:: Record excerpts

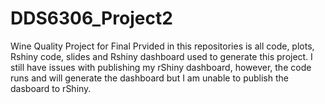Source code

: # DDS6306_Project2
Wine Quality Project for Final
Prvided in this repositories is all code, plots, Rshiny code, slides and Rshiny dashboard used to generate this project. I still have issues with publishing my rShiny dashboard, however, the code runs and will generate the dashboard but I am unable to publish the dasboard to rShiny.
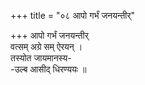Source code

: +++
title = "०८ आपो गर्भं जनयन्तीर्"

+++
आपो गर्भं जनयन्तीर्  
वत्सम् अग्रे सम् ऐरयन् ।  
तस्योत जायमानस्य-  
-उल्ब आसीद् धिरण्ययः ॥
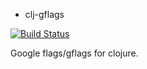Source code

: * clj-gflags

[![Build Status](https://travis-ci.org/wiseman/clj-gflags.png?branch=master)](https://travis-ci.org/wiseman/clj-gflags)

Google flags/gflags for clojure.
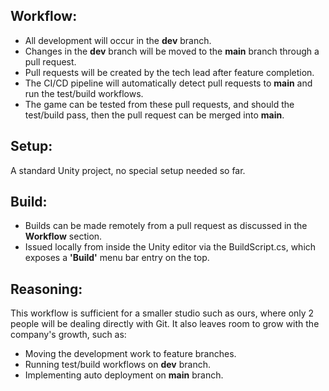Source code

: ## Workflow:
- All development will occur in the **dev** branch.
- Changes in the **dev** branch will be moved to the **main** branch through a pull request.
- Pull requests will be created by the tech lead after feature completion.
- The CI/CD pipeline will automatically detect pull requests to **main** and run the test/build workflows.
- The game can be tested from these pull requests, and should the test/build pass, then the pull request can be merged into **main**.

## Setup:
A standard Unity project, no special setup needed so far.

## Build:
- Builds can be made remotely from a pull request as discussed in the **Workflow** section.
- Issued locally from inside the Unity editor via the BuildScript.cs, which exposes a **'Build'** menu bar entry on the top.

## Reasoning:
This workflow is sufficient for a smaller studio such as ours, where only 2 people will be dealing directly with Git.
It also leaves room to grow with the company's growth, such as:
- Moving the development work to feature branches.
- Running test/build workflows on **dev** branch.
- Implementing auto deployment on **main** branch.
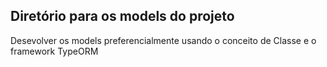 ## Diretório para os models do projeto

  Desevolver os models preferencialmente usando o conceito de Classe e o framework TypeORM
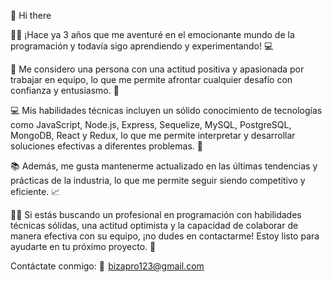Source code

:👋 Hi there

👨‍💻 ¡Hace ya 3 años que me aventuré en el emocionante mundo de la programación y todavía sigo aprendiendo y experimentando! 💻

💪 Me considero una persona con una actitud positiva y apasionada por trabajar en equipo, lo que me permite afrontar cualquier desafío con confianza y entusiasmo. 🤝

💻 Mis habilidades técnicas incluyen un sólido conocimiento de tecnologías como JavaScript, Node.js, Express, Sequelize, MySQL, PostgreSQL, MongoDB, React y Redux, lo que me permite interpretar y desarrollar soluciones efectivas a diferentes problemas. 🚀

📚 Además, me gusta mantenerme actualizado en las últimas tendencias y prácticas de la industria, lo que me permite seguir siendo competitivo y eficiente. 📈

🙋‍♂️ Si estás buscando un profesional en programación con habilidades técnicas sólidas, una actitud optimista y la capacidad de colaborar de manera efectiva con su equipo, ¡no dudes en contactarme! Estoy listo para ayudarte en tu próximo proyecto. 🙌

Contáctate conmigo: 
📩  bizapro123@gmail.com
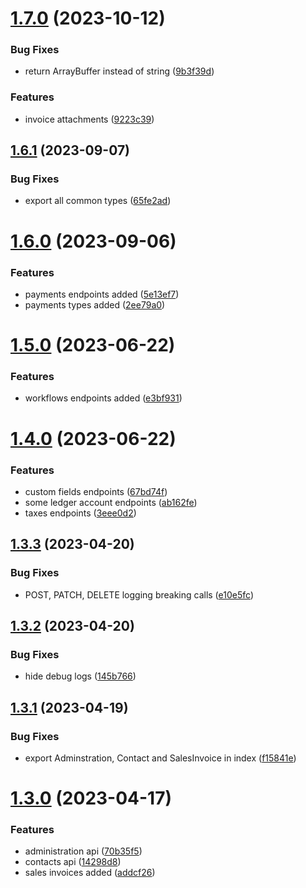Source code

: # [1.7.0](https://github.com/Print-one/moneybird-js/compare/v1.6.1...v1.7.0) (2023-10-12)


### Bug Fixes

* return ArrayBuffer instead of string ([9b3f39d](https://github.com/Print-one/moneybird-js/commit/9b3f39d9021c5232dbdde747c6e8b39bce36fea9))


### Features

* invoice attachments ([9223c39](https://github.com/Print-one/moneybird-js/commit/9223c39ef8f92b89f1964c7fdbe2cb52abed57ce))

## [1.6.1](https://github.com/Print-one/moneybird-js/compare/v1.6.0...v1.6.1) (2023-09-07)


### Bug Fixes

* export all common types ([65fe2ad](https://github.com/Print-one/moneybird-js/commit/65fe2aded885a0a8e097fff41470183a04d57075))

# [1.6.0](https://github.com/Print-one/moneybird-js/compare/v1.5.0...v1.6.0) (2023-09-06)


### Features

* payments endpoints added ([5e13ef7](https://github.com/Print-one/moneybird-js/commit/5e13ef74c84b2182bbf7b2ef9bcc86f4f1e57985))
* payments types added ([2ee79a0](https://github.com/Print-one/moneybird-js/commit/2ee79a0c299889276d074bace07aa573ecbcca98))

# [1.5.0](https://github.com/Print-one/moneybird-js/compare/v1.4.0...v1.5.0) (2023-06-22)


### Features

* workflows endpoints added ([e3bf931](https://github.com/Print-one/moneybird-js/commit/e3bf931f9012154b477a6d4ae5c849a6356e6750))

# [1.4.0](https://github.com/Print-one/moneybird-js/compare/v1.3.3...v1.4.0) (2023-06-22)


### Features

* custom fields endpoints ([67bd74f](https://github.com/Print-one/moneybird-js/commit/67bd74f27b962d31f6dee939a8edcdb066077fd0))
* some ledger account endpoints ([ab162fe](https://github.com/Print-one/moneybird-js/commit/ab162fe634e9da4237ac8f071d24b4989fbb6748))
* taxes endpoints ([3eee0d2](https://github.com/Print-one/moneybird-js/commit/3eee0d28c744515833ea70025428393d0dcb2339))

## [1.3.3](https://github.com/Print-one/moneybird-js/compare/v1.3.2...v1.3.3) (2023-04-20)


### Bug Fixes

* POST, PATCH, DELETE logging breaking calls ([e10e5fc](https://github.com/Print-one/moneybird-js/commit/e10e5fce975627c3d950117c827ea4c11f7ad3c7))

## [1.3.2](https://github.com/Print-one/moneybird-js/compare/v1.3.1...v1.3.2) (2023-04-20)


### Bug Fixes

* hide debug logs ([145b766](https://github.com/Print-one/moneybird-js/commit/145b766333ec44ad507a52f902c4eaf164b15395))

## [1.3.1](https://github.com/Print-one/moneybird-js/compare/v1.3.0...v1.3.1) (2023-04-19)


### Bug Fixes

* export Adminstration, Contact and SalesInvoice in index ([f15841e](https://github.com/Print-one/moneybird-js/commit/f15841ec5acde11b448efe0354b288bc40457925))

# [1.3.0](https://github.com/Print-one/moneybird-js/compare/v1.2.0...v1.3.0) (2023-04-17)


### Features

* administration api ([70b35f5](https://github.com/Print-one/moneybird-js/commit/70b35f52ae599898ab1c2df93aef77728d3e1feb))
* contacts api ([14298d8](https://github.com/Print-one/moneybird-js/commit/14298d8af8ef74e29e75abdf769a5e22bb2e7983))
* sales invoices added ([addcf26](https://github.com/Print-one/moneybird-js/commit/addcf262d4ff37af50d126a08cd8bdbc748c63a0))
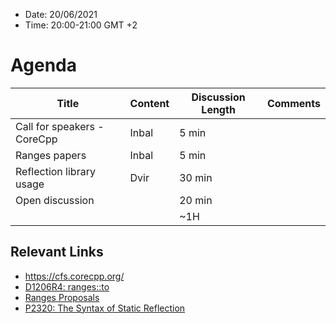 * Date: 20/06/2021
* Time: 20:00-21:00 GMT +2

# Agenda

| Title | Content | Discussion Length | Comments       |
|----------|-------------|-------------|----------------|
| Call for speakers - CoreCpp  | Inbal | 5 min  |       |
| Ranges papers                | Inbal | 5 min  |       |
| Reflection library usage     | Dvir  | 30 min |       |
| Open discussion              |       | 20 min |       |
|                              |       | ~1H    |       |

## Relevant Links
- https://cfs.corecpp.org/
- [D1206R4: ranges::to](https://isocpp.org/files/papers/D1206R4.pdf)
- [Ranges Proposals](https://docs.google.com/document/d/1vf3mn5HX6lBqDmRzGLIGkNP2xQeznRUoMfQ_SE1W7xQ/edit)
- [P2320: The Syntax of Static Reflection](https://wg21.link/p2320)
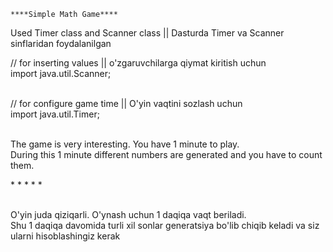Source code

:    ****Simple Math Game****

Used Timer class and Scanner class || Dasturda Timer va Scanner sinflaridan foydalanilgan <br>

// for inserting values  || o'zgaruvchilarga qiymat kiritish uchun <br>
import java.util.Scanner; <br> <br>

// for configure game time  || O'yin vaqtini sozlash uchun <br>
import java.util.Timer; <br> <br>

  The game is very interesting. You have 1 minute to play. <br> During this 1 minute different numbers are generated and you have to count them. <br>
   <p> * * * * * </p><br>
  O'yin juda qiziqarli. O'ynash uchun 1 daqiqa vaqt beriladi. <br> Shu 1 daqiqa davomida turli xil sonlar generatsiya bo'lib chiqib keladi va siz ularni hisoblashingiz kerak
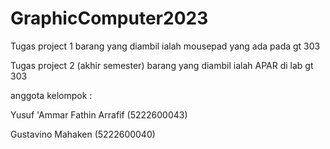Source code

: # GraphicComputer2023
Tugas project 1
barang yang diambil ialah mousepad yang ada pada gt 303


Tugas project 2 (akhir semester)
barang yang diambil ialah APAR di lab gt 303


anggota kelompok :

Yusuf 'Ammar Fathin Arrafif 
(5222600043)

Gustavino Mahaken 
(5222600040)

::::

- What you need to do: Copy the lines of the material verbatim, starting at the line containing "Google flags/gflags for clojure." and ending at the line containing "- The game can", both included. Leave the pictures out of your answer.

- Task answer:
Google flags/gflags for clojure.
Source code

: ## Workflow:
- All development will occur in the **dev** branch.
- Changes in the **dev** branch will be moved to the **main** branch through a pull request.
- Pull requests will be created by the tech lead after feature completion.
- The CI/CD pipeline will automatically detect pull requests to **main** and run the test/build workflows.
- The game can be tested from these pull requests, and should the test/build pass, then the pull request can be merged into **main**.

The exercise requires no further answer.